Each line below is to be repeated exactly; any picture is to be left out.

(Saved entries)
· · ·

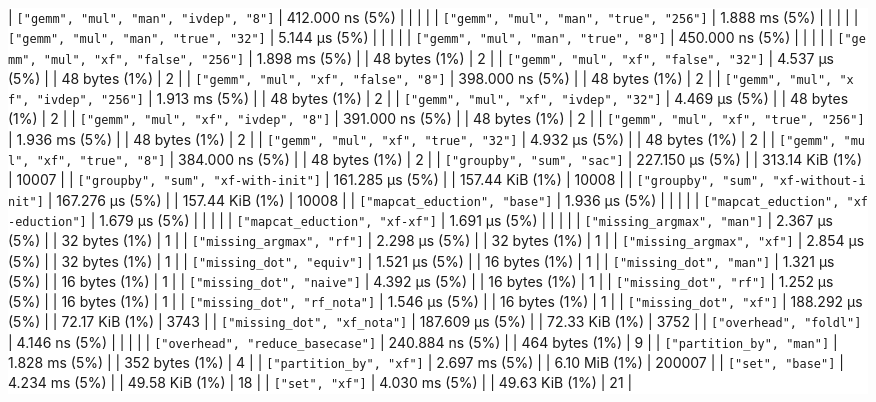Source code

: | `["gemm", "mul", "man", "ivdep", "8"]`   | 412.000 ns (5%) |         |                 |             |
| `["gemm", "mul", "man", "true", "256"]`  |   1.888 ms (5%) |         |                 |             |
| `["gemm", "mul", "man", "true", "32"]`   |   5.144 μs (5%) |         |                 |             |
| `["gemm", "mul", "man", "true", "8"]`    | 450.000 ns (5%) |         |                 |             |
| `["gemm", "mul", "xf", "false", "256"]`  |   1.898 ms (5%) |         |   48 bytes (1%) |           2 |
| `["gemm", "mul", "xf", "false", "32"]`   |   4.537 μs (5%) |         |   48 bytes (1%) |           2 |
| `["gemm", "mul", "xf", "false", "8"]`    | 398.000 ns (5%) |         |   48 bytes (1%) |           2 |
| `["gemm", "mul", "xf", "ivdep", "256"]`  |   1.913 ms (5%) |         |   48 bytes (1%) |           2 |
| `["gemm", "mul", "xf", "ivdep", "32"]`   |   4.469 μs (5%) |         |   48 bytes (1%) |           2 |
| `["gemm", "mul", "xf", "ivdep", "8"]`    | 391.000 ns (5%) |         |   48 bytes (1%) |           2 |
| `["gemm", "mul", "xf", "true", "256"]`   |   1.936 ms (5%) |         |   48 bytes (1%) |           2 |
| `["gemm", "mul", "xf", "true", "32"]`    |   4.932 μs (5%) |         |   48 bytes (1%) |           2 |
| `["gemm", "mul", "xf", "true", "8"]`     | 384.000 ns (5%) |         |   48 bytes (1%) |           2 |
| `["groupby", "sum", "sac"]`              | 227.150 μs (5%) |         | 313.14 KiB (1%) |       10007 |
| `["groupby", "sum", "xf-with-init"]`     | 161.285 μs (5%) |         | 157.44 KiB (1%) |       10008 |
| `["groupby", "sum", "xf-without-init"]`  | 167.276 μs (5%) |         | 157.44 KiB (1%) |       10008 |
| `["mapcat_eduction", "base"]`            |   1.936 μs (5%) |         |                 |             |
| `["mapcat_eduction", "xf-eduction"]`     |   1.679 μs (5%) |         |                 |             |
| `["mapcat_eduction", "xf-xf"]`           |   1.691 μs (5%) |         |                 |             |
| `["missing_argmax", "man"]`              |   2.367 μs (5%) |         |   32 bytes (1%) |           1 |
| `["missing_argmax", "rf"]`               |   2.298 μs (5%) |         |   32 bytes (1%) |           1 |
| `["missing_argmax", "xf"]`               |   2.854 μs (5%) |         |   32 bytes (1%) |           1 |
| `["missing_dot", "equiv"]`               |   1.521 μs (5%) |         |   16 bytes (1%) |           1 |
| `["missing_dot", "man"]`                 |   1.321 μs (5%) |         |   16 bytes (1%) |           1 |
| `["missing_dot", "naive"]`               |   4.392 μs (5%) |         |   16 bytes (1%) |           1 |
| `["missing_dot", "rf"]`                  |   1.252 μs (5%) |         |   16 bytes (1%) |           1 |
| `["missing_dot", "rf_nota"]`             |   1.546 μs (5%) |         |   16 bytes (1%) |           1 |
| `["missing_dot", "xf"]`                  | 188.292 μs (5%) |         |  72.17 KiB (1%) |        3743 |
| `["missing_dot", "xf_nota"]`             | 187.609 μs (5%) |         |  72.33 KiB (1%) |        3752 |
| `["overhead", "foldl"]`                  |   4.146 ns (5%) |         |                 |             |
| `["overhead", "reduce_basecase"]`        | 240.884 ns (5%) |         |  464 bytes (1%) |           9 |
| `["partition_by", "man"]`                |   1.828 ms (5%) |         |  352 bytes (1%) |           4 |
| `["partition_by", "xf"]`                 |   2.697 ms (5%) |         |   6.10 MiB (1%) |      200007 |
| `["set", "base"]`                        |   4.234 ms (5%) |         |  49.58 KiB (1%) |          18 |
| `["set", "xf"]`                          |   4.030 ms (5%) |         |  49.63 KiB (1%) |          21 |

· · ·

## Solution to this task:
Source code

: | `["gemm", "mul", "man", "ivdep", "8"]`   | 412.000 ns (5%) |         |                 |             |
| `["gemm", "mul", "man", "true", "256"]`  |   1.888 ms (5%) |         |                 |             |
| `["gemm", "mul", "man", "true", "32"]`   |   5.144 μs (5%) |         |                 |             |
| `["gemm", "mul", "man", "true", "8"]`    | 450.000 ns (5%) |         |                 |             |
| `["gemm", "mul", "xf", "false", "256"]`  |   1.898 ms (5%) |         |   48 bytes (1%) |           2 |
| `["gemm", "mul", "xf", "false", "32"]`   |   4.537 μs (5%) |         |   48 bytes (1%) |           2 |
| `["gemm", "mul", "xf", "false", "8"]`    | 398.000 ns (5%) |         |   48 bytes (1%) |           2 |
| `["gemm", "mul", "xf", "ivdep", "256"]`  |   1.913 ms (5%) |         |   48 bytes (1%) |           2 |
| `["gemm", "mul", "xf", "ivdep", "32"]`   |   4.469 μs (5%) |         |   48 bytes (1%) |           2 |
| `["gemm", "mul", "xf", "ivdep", "8"]`    | 391.000 ns (5%) |         |   48 bytes (1%) |           2 |
| `["gemm", "mul", "xf", "true", "256"]`   |   1.936 ms (5%) |         |   48 bytes (1%) |           2 |
| `["gemm", "mul", "xf", "true", "32"]`    |   4.932 μs (5%) |         |   48 bytes (1%) |           2 |
| `["gemm", "mul", "xf", "true", "8"]`     | 384.000 ns (5%) |         |   48 bytes (1%) |           2 |
| `["groupby", "sum", "sac"]`              | 227.150 μs (5%) |         | 313.14 KiB (1%) |       10007 |
| `["groupby", "sum", "xf-with-init"]`     | 161.285 μs (5%) |         | 157.44 KiB (1%) |       10008 |
| `["groupby", "sum", "xf-without-init"]`  | 167.276 μs (5%) |         | 157.44 KiB (1%) |       10008 |
| `["mapcat_eduction", "base"]`            |   1.936 μs (5%) |         |                 |             |
| `["mapcat_eduction", "xf-eduction"]`     |   1.679 μs (5%) |         |                 |             |
| `["mapcat_eduction", "xf-xf"]`           |   1.691 μs (5%) |         |                 |             |
| `["missing_argmax", "man"]`              |   2.367 μs (5%) |         |   32 bytes (1%) |           1 |
| `["missing_argmax", "rf"]`               |   2.298 μs (5%) |         |   32 bytes (1%) |           1 |
| `["missing_argmax", "xf"]`               |   2.854 μs (5%) |         |   32 bytes (1%) |           1 |
| `["missing_dot", "equiv"]`               |   1.521 μs (5%) |         |   16 bytes (1%) |           1 |
| `["missing_dot", "man"]`                 |   1.321 μs (5%) |         |   16 bytes (1%) |           1 |
| `["missing_dot", "naive"]`               |   4.392 μs (5%) |         |   16 bytes (1%) |           1 |
| `["missing_dot", "rf"]`                  |   1.252 μs (5%) |         |   16 bytes (1%) |           1 |
| `["missing_dot", "rf_nota"]`             |   1.546 μs (5%) |         |   16 bytes (1%) |           1 |
| `["missing_dot", "xf"]`                  | 188.292 μs (5%) |         |  72.17 KiB (1%) |        3743 |
| `["missing_dot", "xf_nota"]`             | 187.609 μs (5%) |         |  72.33 KiB (1%) |        3752 |
| `["overhead", "foldl"]`                  |   4.146 ns (5%) |         |                 |             |
| `["overhead", "reduce_basecase"]`        | 240.884 ns (5%) |         |  464 bytes (1%) |           9 |
| `["partition_by", "man"]`                |   1.828 ms (5%) |         |  352 bytes (1%) |           4 |
| `["partition_by", "xf"]`                 |   2.697 ms (5%) |         |   6.10 MiB (1%) |      200007 |
| `["set", "base"]`                        |   4.234 ms (5%) |         |  49.58 KiB (1%) |          18 |
| `["set", "xf"]`                          |   4.030 ms (5%) |         |  49.63 KiB (1%) |          21 |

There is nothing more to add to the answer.